Premium publishers had their data scraped more than we thought

by · Android Headlines

A major topic in AI is how AI companies gather data to train their models. Companies like The New York Times are suing OpenAI and Microsoft for scraping its content to train ChatGPT. While these companies extract the majority of their data from publicly available sources, it seems that they gather data from more premium publishers than we’d think.

AI companies using pay-walled content to train their models is still in a legal gray area. It’s debated whether this is technically copyright infringement. If the chatbot in question reproduces entire sections of the paid content, then that could be grounds for a lawsuit. This is one reason for the New York Times lawsuit. It’s also why AI companies are looking to cut deals with so many publishers. This is to avoid legal troubles among other reasons. The only issue is that these AI companies were most likely scraping pay-walled data long before the publications knew about it.

AI companies scrape more data from premium publishers than many think

A new report from Ziff Davis (via Axios) has just shed some light on how much premium content AI companies have scraped. For the report, co-authors George Wukoson and Joey Fortuna analyzed several LLMs and the content used to train them. What they found was that a large amount of the data used to train some of the largest models came from 15 premium publications.

One major example was GPT-2, which was trained by OpenAI. The researchers took an open-source replica of the OpenWebText dataset, which OpenAI used to train the model. They found that about 10% of the information in that dataset came from premium websites.
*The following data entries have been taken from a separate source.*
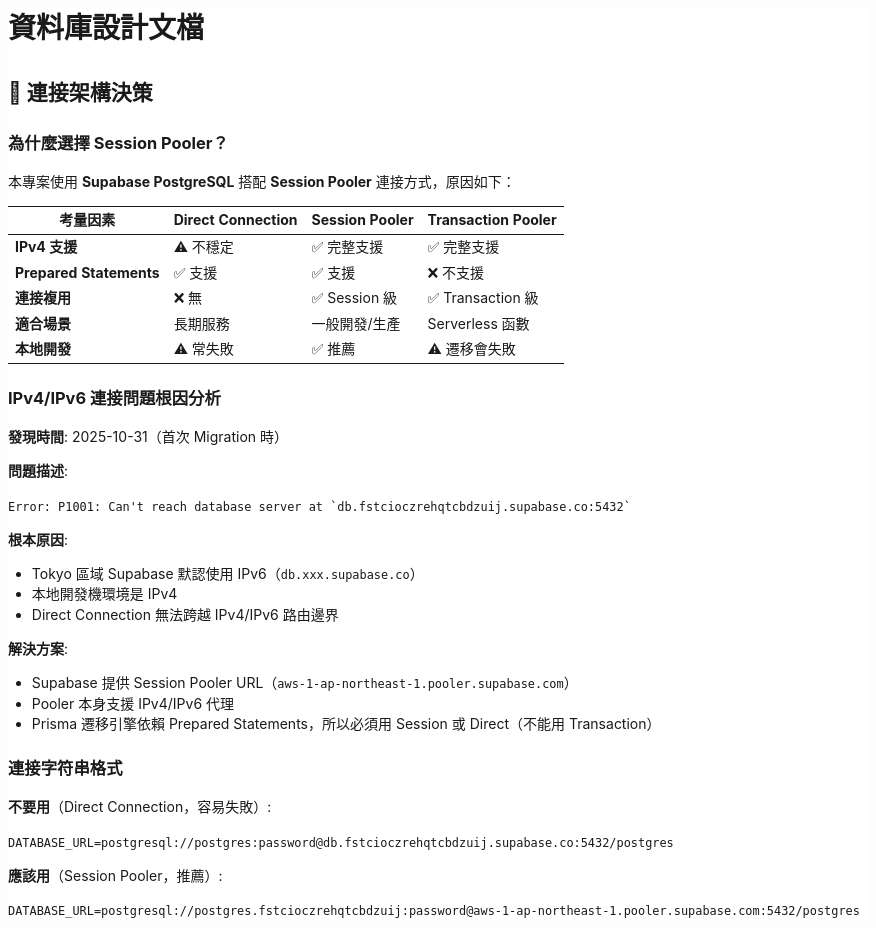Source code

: # 資料庫設計文檔

## 🔌 連接架構決策

### 為什麼選擇 Session Pooler？

本專案使用 **Supabase PostgreSQL** 搭配 **Session Pooler** 連接方式，原因如下：

| 考量因素                | Direct Connection | Session Pooler | Transaction Pooler |
| ----------------------- | ----------------- | -------------- | ------------------ |
| **IPv4 支援**           | ⚠️ 不穩定         | ✅ 完整支援    | ✅ 完整支援        |
| **Prepared Statements** | ✅ 支援           | ✅ 支援        | ❌ 不支援          |
| **連接複用**            | ❌ 無             | ✅ Session 級  | ✅ Transaction 級  |
| **適合場景**            | 長期服務          | 一般開發/生產  | Serverless 函數    |
| **本地開發**            | ⚠️ 常失敗         | ✅ 推薦        | ⚠️ 遷移會失敗      |

### IPv4/IPv6 連接問題根因分析

**發現時間**: 2025-10-31（首次 Migration 時）

**問題描述**:

```
Error: P1001: Can't reach database server at `db.fstcioczrehqtcbdzuij.supabase.co:5432`
```

**根本原因**:

- Tokyo 區域 Supabase 默認使用 IPv6（`db.xxx.supabase.co`）
- 本地開發機環境是 IPv4
- Direct Connection 無法跨越 IPv4/IPv6 路由邊界

**解決方案**:

- Supabase 提供 Session Pooler URL（`aws-1-ap-northeast-1.pooler.supabase.com`）
- Pooler 本身支援 IPv4/IPv6 代理
- Prisma 遷移引擎依賴 Prepared Statements，所以必須用 Session 或 Direct（不能用 Transaction）

### 連接字符串格式

**不要用**（Direct Connection，容易失敗）:

```env
DATABASE_URL=postgresql://postgres:password@db.fstcioczrehqtcbdzuij.supabase.co:5432/postgres
```

**應該用**（Session Pooler，推薦）:

```env
DATABASE_URL=postgresql://postgres.fstcioczrehqtcbdzuij:password@aws-1-ap-northeast-1.pooler.supabase.com:5432/postgres
```
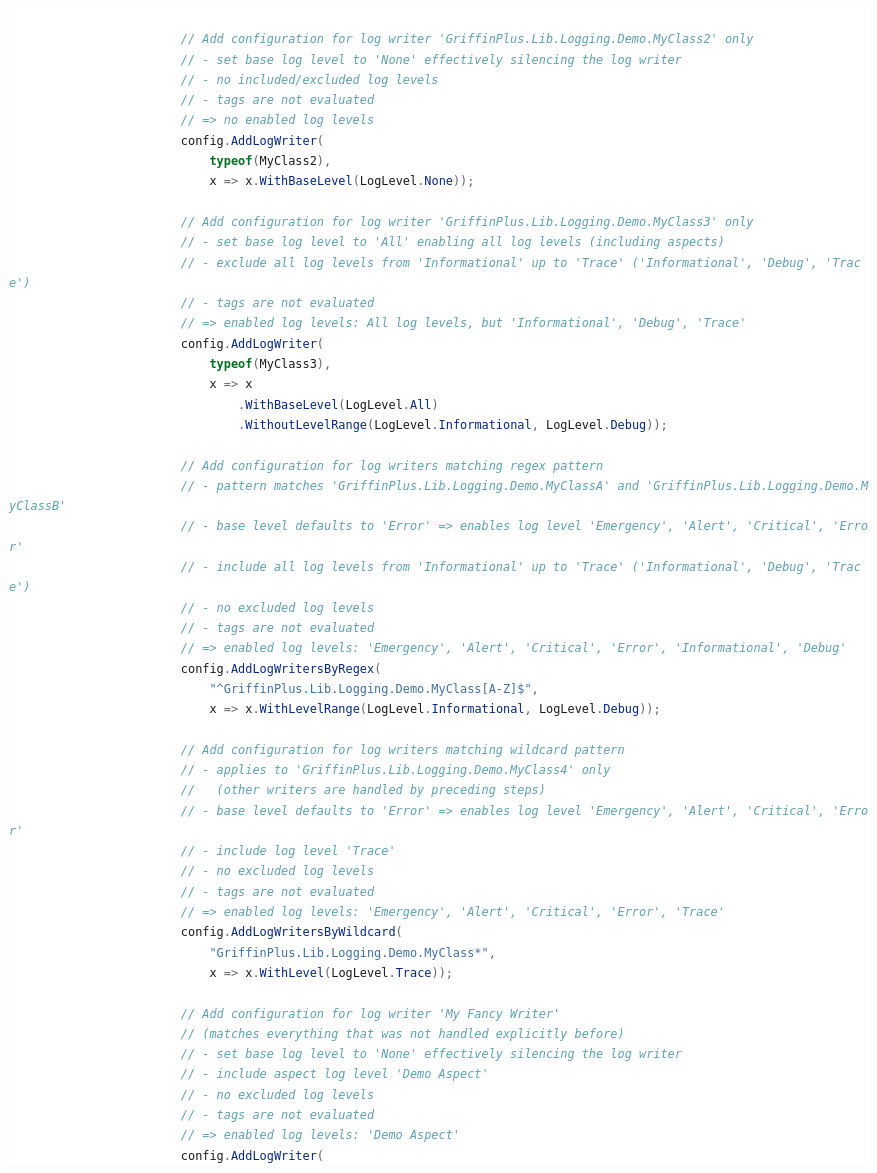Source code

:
 ```csharp

                        // Add configuration for log writer 'GriffinPlus.Lib.Logging.Demo.MyClass2' only
                        // - set base log level to 'None' effectively silencing the log writer
                        // - no included/excluded log levels
                        // - tags are not evaluated
                        // => no enabled log levels
                        config.AddLogWriter(
                            typeof(MyClass2),
                            x => x.WithBaseLevel(LogLevel.None));

                        // Add configuration for log writer 'GriffinPlus.Lib.Logging.Demo.MyClass3' only
                        // - set base log level to 'All' enabling all log levels (including aspects)
                        // - exclude all log levels from 'Informational' up to 'Trace' ('Informational', 'Debug', 'Trace')
                        // - tags are not evaluated
                        // => enabled log levels: All log levels, but 'Informational', 'Debug', 'Trace'
                        config.AddLogWriter(
                            typeof(MyClass3),
                            x => x
                                .WithBaseLevel(LogLevel.All)
                                .WithoutLevelRange(LogLevel.Informational, LogLevel.Debug));

                        // Add configuration for log writers matching regex pattern
                        // - pattern matches 'GriffinPlus.Lib.Logging.Demo.MyClassA' and 'GriffinPlus.Lib.Logging.Demo.MyClassB'
                        // - base level defaults to 'Error' => enables log level 'Emergency', 'Alert', 'Critical', 'Error'
                        // - include all log levels from 'Informational' up to 'Trace' ('Informational', 'Debug', 'Trace')
                        // - no excluded log levels
                        // - tags are not evaluated
                        // => enabled log levels: 'Emergency', 'Alert', 'Critical', 'Error', 'Informational', 'Debug'
                        config.AddLogWritersByRegex(
                            "^GriffinPlus.Lib.Logging.Demo.MyClass[A-Z]$",
                            x => x.WithLevelRange(LogLevel.Informational, LogLevel.Debug));

                        // Add configuration for log writers matching wildcard pattern
                        // - applies to 'GriffinPlus.Lib.Logging.Demo.MyClass4' only
                        //   (other writers are handled by preceding steps)
                        // - base level defaults to 'Error' => enables log level 'Emergency', 'Alert', 'Critical', 'Error'
                        // - include log level 'Trace'
                        // - no excluded log levels
                        // - tags are not evaluated
                        // => enabled log levels: 'Emergency', 'Alert', 'Critical', 'Error', 'Trace'
                        config.AddLogWritersByWildcard(
                            "GriffinPlus.Lib.Logging.Demo.MyClass*",
                            x => x.WithLevel(LogLevel.Trace));

                        // Add configuration for log writer 'My Fancy Writer'
                        // (matches everything that was not handled explicitly before)
                        // - set base log level to 'None' effectively silencing the log writer
                        // - include aspect log level 'Demo Aspect'
                        // - no excluded log levels
                        // - tags are not evaluated
                        // => enabled log levels: 'Demo Aspect'
                        config.AddLogWriter(
```
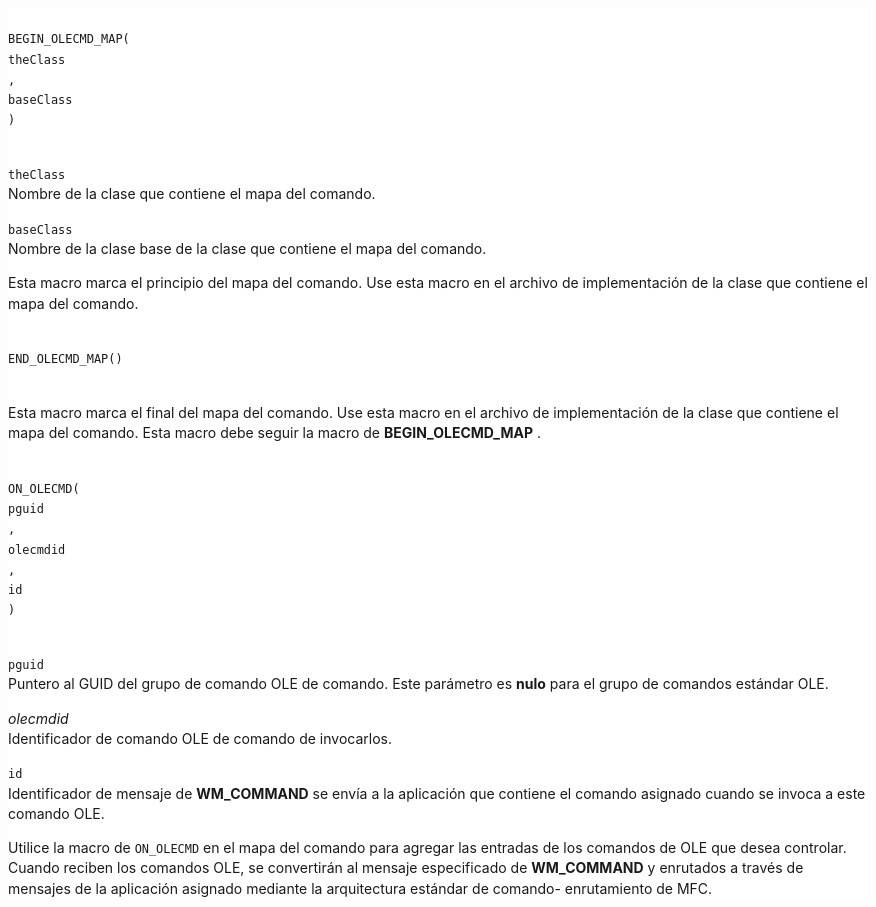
 ```  
  
BEGIN_OLECMD_MAP(  
theClass  
,   
baseClass  
)  
  
```  
  
 `theClass`  
 Nombre de la clase que contiene el mapa del comando.  
  
 `baseClass`  
 Nombre de la clase base de la clase que contiene el mapa del comando.  
  
 Esta macro marca el principio del mapa del comando.  Use esta macro en el archivo de implementación de la clase que contiene el mapa del comando.  
  
```  
  
END_OLECMD_MAP()  
  
```  
  
 Esta macro marca el final del mapa del comando.  Use esta macro en el archivo de implementación de la clase que contiene el mapa del comando.  Esta macro debe seguir la macro de **BEGIN\_OLECMD\_MAP** .  
  
```  
  
ON_OLECMD(  
pguid  
,   
olecmdid  
,   
id  
)  
  
```  
  
 `pguid`  
 Puntero al GUID del grupo de comando OLE de comando.  Este parámetro es **nulo** para el grupo de comandos estándar OLE.  
  
 *olecmdid*  
 Identificador de comando OLE de comando de invocarlos.  
  
 `id`  
 Identificador de mensaje de **WM\_COMMAND** se envía a la aplicación que contiene el comando asignado cuando se invoca a este comando OLE.  
  
 Utilice la macro de `ON_OLECMD` en el mapa del comando para agregar las entradas de los comandos de OLE que desea controlar.  Cuando reciben los comandos OLE, se convertirán al mensaje especificado de **WM\_COMMAND** y enrutados a través de mensajes de la aplicación asignado mediante la arquitectura estándar de comando\- enrutamiento de MFC.  
  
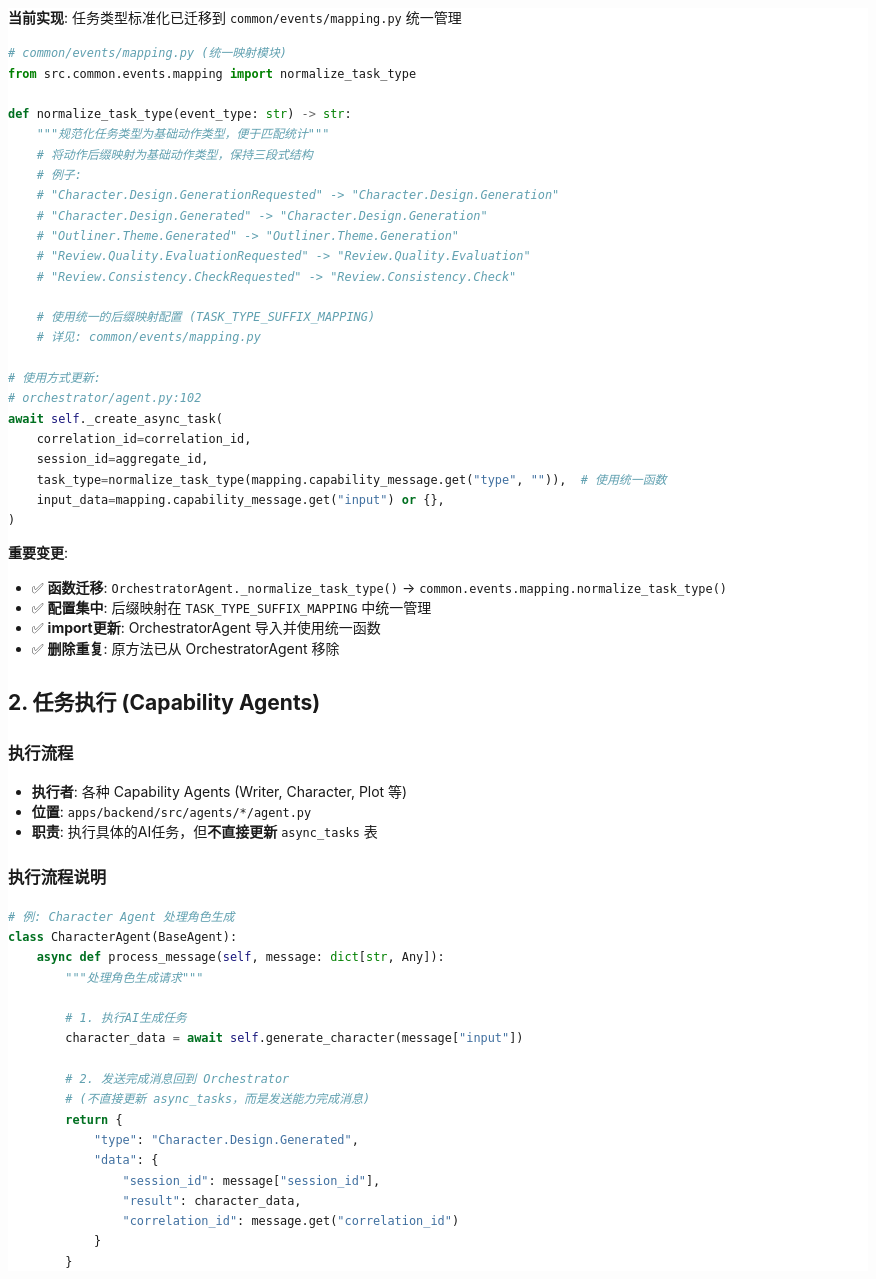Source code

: **当前实现**: 任务类型标准化已迁移到 `common/events/mapping.py` 统一管理

```python
# common/events/mapping.py (统一映射模块)
from src.common.events.mapping import normalize_task_type

def normalize_task_type(event_type: str) -> str:
    """规范化任务类型为基础动作类型，便于匹配统计"""
    # 将动作后缀映射为基础动作类型，保持三段式结构
    # 例子:
    # "Character.Design.GenerationRequested" -> "Character.Design.Generation"
    # "Character.Design.Generated" -> "Character.Design.Generation"
    # "Outliner.Theme.Generated" -> "Outliner.Theme.Generation"
    # "Review.Quality.EvaluationRequested" -> "Review.Quality.Evaluation"
    # "Review.Consistency.CheckRequested" -> "Review.Consistency.Check"

    # 使用统一的后缀映射配置 (TASK_TYPE_SUFFIX_MAPPING)
    # 详见: common/events/mapping.py

# 使用方式更新:
# orchestrator/agent.py:102
await self._create_async_task(
    correlation_id=correlation_id,
    session_id=aggregate_id,
    task_type=normalize_task_type(mapping.capability_message.get("type", "")),  # 使用统一函数
    input_data=mapping.capability_message.get("input") or {},
)
```

**重要变更**:
- ✅ **函数迁移**: `OrchestratorAgent._normalize_task_type()` → `common.events.mapping.normalize_task_type()`
- ✅ **配置集中**: 后缀映射在 `TASK_TYPE_SUFFIX_MAPPING` 中统一管理
- ✅ **import更新**: OrchestratorAgent 导入并使用统一函数
- ✅ **删除重复**: 原方法已从 OrchestratorAgent 移除

## 2. 任务执行 (Capability Agents)

### 执行流程
- **执行者**: 各种 Capability Agents (Writer, Character, Plot 等)
- **位置**: `apps/backend/src/agents/*/agent.py`
- **职责**: 执行具体的AI任务，但**不直接更新** `async_tasks` 表

### 执行流程说明

```python
# 例: Character Agent 处理角色生成
class CharacterAgent(BaseAgent):
    async def process_message(self, message: dict[str, Any]):
        """处理角色生成请求"""

        # 1. 执行AI生成任务
        character_data = await self.generate_character(message["input"])

        # 2. 发送完成消息回到 Orchestrator
        # (不直接更新 async_tasks，而是发送能力完成消息)
        return {
            "type": "Character.Design.Generated",
            "data": {
                "session_id": message["session_id"],
                "result": character_data,
                "correlation_id": message.get("correlation_id")
            }
        }
```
Other datasets used to train older models also used a ton of data from premium sites.

This means that some of the older LLMs (probably models that never powered user-facing chatbots) consisted of a significant amount of information from premium sites. While that’s the case, the report found that some of those older datasets are still being used to train newer models. This means that models could still be using pay-walled material.

So, while several publications have been making deals with AI companies, the AI models powering many of the most powerful chatbots on the market are still using information taken from pay-walled content.